Magazine Culture
Viviane Forrester avait longtemps gardé pour elle ses souvenirs de la Seconde Guerre mondiale. Malgré
tout ce qu'elle avait vécu, mais qu'elle ne devait pas, d'une certaine manière,
se sentir autorisée à communiquer à n'importe qui. Pour qu'ils lui reviennent
dans Ce soir, après la guerre, il a bien fallu qu'un climat, que des
événements, qu'une succession de coïncidences la poussent à dire «je» et à
retrouver, par l'écriture, ces années difficiles: elle appartenait à une
famille juive, certes privilégiée par ses moyens financiers, mais néanmoins
menacée. Elle n'a pas été envoyée vers les camps de la mort, mais elle aurait
pu. Ce climat, non dramatisé, mais restitué dans l'incohérente vérité des
moments vécus alors, Viviane Forrester s'était en 1992 - enfin, pourrait-on dire -
décidée à en faire le sujet d'un livre dont on pouvait se demander pourquoi il
venait seulement à ce moment, et pas beaucoup plus tôt, plus près des moments
dont il parle.
«J'avais envie de ne plus
écrire à propos de moi comme on le fait à travers des romans ou des essais,
mais d'écrire des choses exactes, et en prenant des risques. Parce que je dis
des secrets, des secrets qui en étaient même pour moi.»
C'est probablement pour
cela qu'on se trouve immédiatement de plain-pied avec ce que Viviane Forrester
raconte: parce qu'elle nous prend à témoin, non pas d'une aventure exemplaire,
mais de choses qui ne se disent pas. Encore faudrait-il savoir pourquoi elles
étaient censées ne pas se dire...
«J'avais l'impression
qu'il ne nous était rien arrivé pendant la période de l'Occupation, parce que
nous n'avions pas été déportés, et puis en écrivant le livre je me suis rendu compte
qu'il nous était arrivé beaucoup de choses. Ce n'était pas rien, ce qui nous
était arrivé, nous avions été très outragés, persécutés, insultés. Après la
guerre, j'ai su ce qui aurait pu nous arriver, dont on se doutait déjà un peu
pendant la guerre mais c'était très mystérieux. Il est certain que la mort ne
nous aurait pas fait peur. Je paniquais à partir de choses mystérieuses,
impensables...»
Il y a, malgré tout, mais
le paradoxe n'est qu'apparent, des passages très drôles. Ou plutôt: ridicules.

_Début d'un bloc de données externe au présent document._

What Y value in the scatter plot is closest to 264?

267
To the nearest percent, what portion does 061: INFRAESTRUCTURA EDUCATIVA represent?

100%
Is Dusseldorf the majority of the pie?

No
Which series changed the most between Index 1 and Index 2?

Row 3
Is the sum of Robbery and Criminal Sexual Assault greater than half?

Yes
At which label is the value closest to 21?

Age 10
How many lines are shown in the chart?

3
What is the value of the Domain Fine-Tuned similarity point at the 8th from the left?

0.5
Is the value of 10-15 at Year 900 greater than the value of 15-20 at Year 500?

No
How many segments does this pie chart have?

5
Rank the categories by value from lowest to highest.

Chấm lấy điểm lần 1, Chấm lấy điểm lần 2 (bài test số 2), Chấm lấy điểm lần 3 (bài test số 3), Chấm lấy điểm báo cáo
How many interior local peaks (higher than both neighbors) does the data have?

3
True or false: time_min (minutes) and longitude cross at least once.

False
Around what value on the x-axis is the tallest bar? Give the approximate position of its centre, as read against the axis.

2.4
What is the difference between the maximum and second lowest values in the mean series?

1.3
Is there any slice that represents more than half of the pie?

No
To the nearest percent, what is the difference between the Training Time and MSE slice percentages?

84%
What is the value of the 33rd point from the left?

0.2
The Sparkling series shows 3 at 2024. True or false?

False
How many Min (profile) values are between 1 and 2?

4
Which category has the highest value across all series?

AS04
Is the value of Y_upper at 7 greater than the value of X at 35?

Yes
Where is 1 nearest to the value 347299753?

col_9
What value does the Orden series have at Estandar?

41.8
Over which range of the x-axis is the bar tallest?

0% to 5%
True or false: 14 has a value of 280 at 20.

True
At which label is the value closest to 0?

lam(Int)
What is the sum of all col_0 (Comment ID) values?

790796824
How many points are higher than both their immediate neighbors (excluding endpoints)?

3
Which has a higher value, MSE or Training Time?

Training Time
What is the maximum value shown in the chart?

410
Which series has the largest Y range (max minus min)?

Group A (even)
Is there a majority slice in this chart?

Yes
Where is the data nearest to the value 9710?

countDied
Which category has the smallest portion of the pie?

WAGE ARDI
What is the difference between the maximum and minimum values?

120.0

Viviane Forrester n'épargne pas ses personnages, et il ne faut pas oublier
qu'elle est un des personnages, que les autres sont, pour l'essentiel, les
membres de sa famille, des proches. Elle ne cache pas, là non plus, ce
qu'habituellement on ne dit pas, parce que son entreprise est celle de la
vérité.
«C'était ça, la vie. Et
c'était d'autant plus pathétique. C'est une chose qui n'a pas beaucoup été
dite. Peut-être que j'avais une famille particulièrement ridicule. Mais on
n'était pas faits pour être des victimes. Chaque personne vit son unique
destin, quotidiennement. Mes parents ne perdaient pas leurs privilèges, ne
changeaient pas de comportement, c'est là qu'il y a un décalage. Nous n'étions
pas sympathiques, c'est ce que je voulais montrer.»
Quand j'ai rencontré
Viviane Forrester à la sorte de ce livre maintenant réédité en poche, il a fallu du temps pour qu'elle finisse par admettre que,
peut-être, l'époque qu'elle vivait maintenant n'était pas sans rapports avec le
besoin qu'elle avait éprouvé de raconter sa guerre. Elle ne le dit pas aussi
clairement. Est-ce moins clair pour autant?
«Une des choses qui m'indignent beaucoup, c'est
que beaucoup de gens, après la guerre, ont trouvé comme excuse qu'ils ne
savaient pas qu'il y avait les chambres à gaz. C'est comme si on pouvait tout
nous faire, sauf nous tuer en masse. Ce n'est pas vrai du tout, et je suis très
sensible à ce qui se passe actuellement.»